TiO2 NPs have been shown to cause oxidative stress and lead to reduced cellular glutathione contents in earlier studies on human epidermal cells (A431) and human keratinocytes (HaCaT).[11,51] In the present study on nNHDF cells, neither TiO2 NP-dependent induction of reactive oxygen species (ROS) nor a reduction in cellular glutathione content were observed. Also the used MLP ingredients did not lead to elevated ROS in nNHDF cells after incubation. HNQ and PPD even decreased the amount of detectable ROS significantly, probably due to interferences of these dyes with the used ROS indicator. Incubation of nNHDF cells with Lilial led to a significant reduction in cellular glutathione content—independently of the presence of TiO2 NPs. This finding supports an earlier study by Usta and co-workers who demonstrated that HaCaT cells experience a decrease in viability and cellular ATP content and an increase in ROS production after exposure to Lilial.[21] The amounts of oxidized glutathione disulfide (GSSG) remained unaltered for all conditions tested, including the positive control (100 μM H2O2), which contrasts earlier findings on HaCaT cells.[52] A possible explanation could be the export of oxidized GSSG from the cells as recently shown for cultured brain astrocytes.[53]

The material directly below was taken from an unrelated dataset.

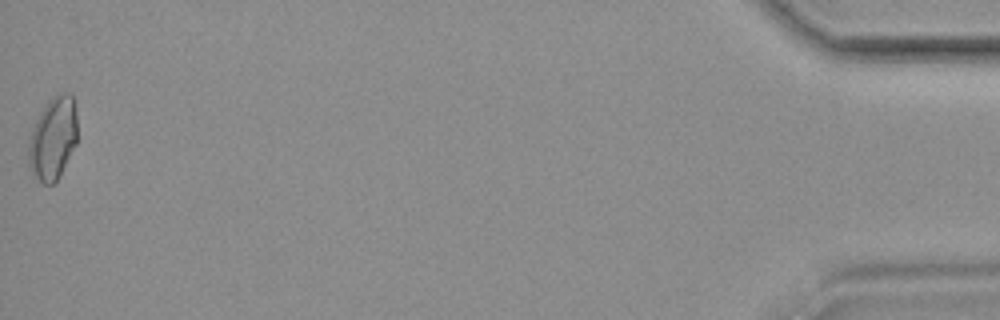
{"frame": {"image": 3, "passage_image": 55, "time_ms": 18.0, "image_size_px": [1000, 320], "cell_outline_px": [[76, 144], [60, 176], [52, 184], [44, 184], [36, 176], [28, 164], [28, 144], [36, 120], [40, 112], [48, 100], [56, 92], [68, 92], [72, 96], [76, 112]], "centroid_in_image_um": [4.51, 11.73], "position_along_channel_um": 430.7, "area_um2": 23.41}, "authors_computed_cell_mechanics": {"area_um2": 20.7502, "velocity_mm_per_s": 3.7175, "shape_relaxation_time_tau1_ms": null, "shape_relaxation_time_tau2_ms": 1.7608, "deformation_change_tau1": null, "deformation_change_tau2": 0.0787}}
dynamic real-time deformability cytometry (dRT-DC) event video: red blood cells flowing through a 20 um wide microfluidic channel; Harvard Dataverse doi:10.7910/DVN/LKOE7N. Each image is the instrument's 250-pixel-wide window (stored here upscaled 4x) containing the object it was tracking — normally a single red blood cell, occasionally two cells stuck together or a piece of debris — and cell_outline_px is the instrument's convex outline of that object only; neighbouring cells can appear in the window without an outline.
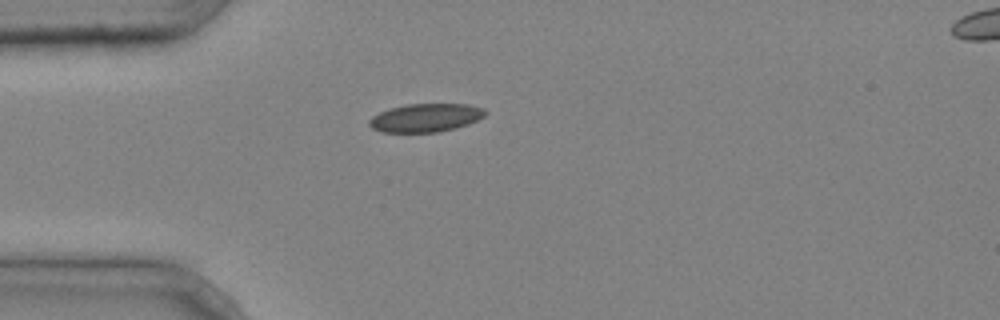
{"species": "common noctule bat (a hibernating species)", "species_latin": "Nyctalus noctula", "temperature_condition": "cold", "stored_images_in_passage": 2, "segment_of_instrument_passage": [1, 2], "camera_frame_rate_fps": 3000, "um_per_image_px": 0.085, "animal": {"sex": "male", "body_mass_g": 20.4}, "frame": {"image": 1, "passage_image": 1, "time_ms": 0.0, "image_size_px": [1000, 320], "cell_outline_px": [[488, 112], [484, 116], [468, 124], [456, 128], [436, 132], [380, 132], [372, 128], [368, 124], [368, 120], [372, 116], [388, 108], [404, 104], [468, 104], [484, 108]], "centroid_in_image_um": [36.16, 10.0], "position_along_channel_um": 48.8, "area_um2": 19.31}}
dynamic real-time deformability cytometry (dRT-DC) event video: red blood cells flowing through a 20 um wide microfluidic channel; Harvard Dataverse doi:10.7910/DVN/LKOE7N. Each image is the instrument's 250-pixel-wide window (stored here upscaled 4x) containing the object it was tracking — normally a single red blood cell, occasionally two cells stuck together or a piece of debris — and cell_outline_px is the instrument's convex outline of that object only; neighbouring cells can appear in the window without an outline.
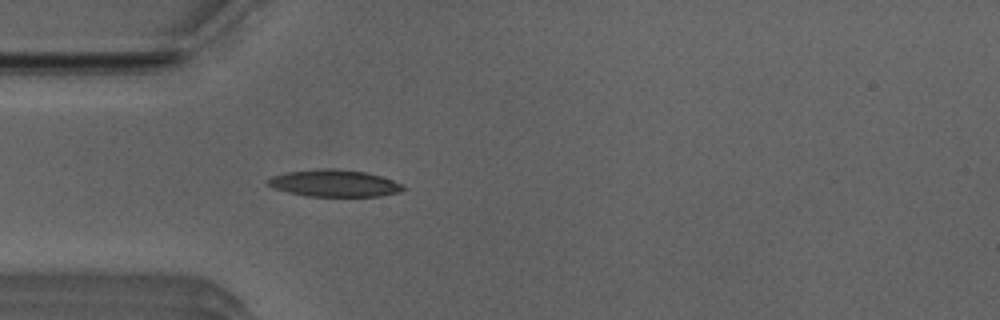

Significant increases in side scatter (SSC) signals in all test conditions containing TiO2 NP compared to conditions without particles strongly suggest TiO2 NP accumulation/uptake onto or in the cells, as shown in our earlier report on lung epithelial cells.[31] However, to validate these data on nNHDF cells, additional imaging techniques such as confocal laser scanning microscopy or transmission electron microscopy should be applied in future studies.

Conclusions

In summary, our data present for the first time a detailed analysis of the combinatorial effects of TiO2 NPs with ingredients from modern lifestyle products (MLPs) such as Henna tattoos, skin-care products, and cosmetics. TiO2 NPs alone did not cause any loss in cell viability when applied in a concentration of 100 μg/mL up to 24 h. The cytotoxicity of the different MLP ingredients exhibits typical sigmoidal dose–response relationship with EC50 values in the low millimolar range. The presence of TiO2 NPs neither altered the cytotoxicity profiles of the MLP ingredients nor resulted in alterations of cellular apoptosis, ROS production, or cellular glutathione content. Taken together, it can be concluded that there are not additive effects of TiO2 NPs and the selected ingredients from cosmetics or tattoos, even though the Henna tattoo ingredient 2-hydroxy-1,4-naphtoquinone (HNQ) was able to strongly influence the agglomeration behavior of the NPs. It should be noted here, that the present study only focuses on single pairwise testing of individual compounds and TiO2; whereas, the real-life situation is likely to be much more complicated, involving several compounds acting together and (potentially) interacting with NPs. We suggest that similar studies should be part of the safety analysis of consumer products when it can be expected that use of an NP-enabled product leads to coexposure with potentially problematic chemicals.